A novel approach to the in situ regeneration of a spent alumina-supported cobalt–iron

catalyst for catalytic methane decomposition is reported in this work. The spent catalyst was

obtained after testing fresh catalyst in catalytic methane decomposition reaction during 90 min.

The regeneration evaluated the effect of forced periodic cycling; the cycles of regeneration were

performed in situ at 700 C under diluted O2 gasifying agent (10% O2/N2), followed by inert

treatment under N2. The obtained regenerated catalysts at different cycles were tested again in

catalytic methane decomposition reaction.

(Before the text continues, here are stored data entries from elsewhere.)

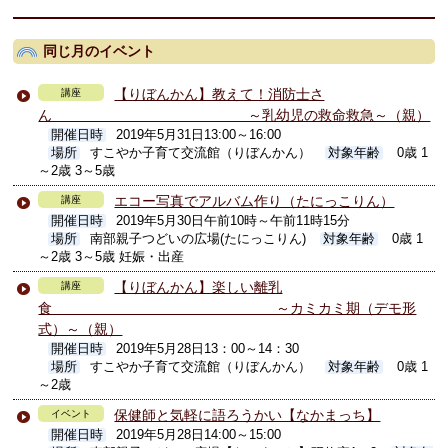
同じ月のイベント
【りぼんかん】教えて！消防士さ
講座
ん ～乳幼児の救命救急～（親）
開催日時
2019年5月31日13:00～16:00
場所
すこやか子育て交流館（りぼんかん）
対象年齢
0歳 1
～2歳 3～5歳
エコー写真でアルバム作り（たにっこりん）
講座
開催日時
2019年5月30日午前10時～午前11時15分
場所
南部親子つどいの広場(たにっこりん)
対象年齢
0歳 1
～2歳 3～5歳 妊娠・出産
【りぼんかん】楽しい離乳
講座
食 ～カミカミ期（デモ形
式）～（親）
開催日時
2019年5月28日13：00～14：30
場所
すこやか子育て交流館（りぼんかん）
対象年齢
0歳 1
～2歳
保健師と気軽に語ろうかい【なかまっち】
イベント
開催日時
2019年5月28日14:00～15:00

Fresh, spent, and spent/regenerated materials were

characterized using X-ray powder diffraction (XRD), transmission electron microscopy (TEM), laser

Raman spectroscopy (LRS), N2-physisorption, H2-temperature programmed reduction (H2-TPR),

thermogravimetric analysis (TGA), and atomic absorption spectroscopy (AAS). The comparison

of transmission electron microscope and X-ray powder diffraction characterizations of spent and

spent/regenerated catalysts showed the formation of a significant amount of carbon on the surface

with a densification of catalyst particles after each catalytic methane decomposition reaction preceded

by regeneration. The activity results confirm that the methane decomposition after regeneration cycles

leads to a permanent deactivation of catalysts certainly provoked by the coke deposition. Indeed, it is

likely that some active iron sites cannot be regenerated totally despite the forced periodic cycling.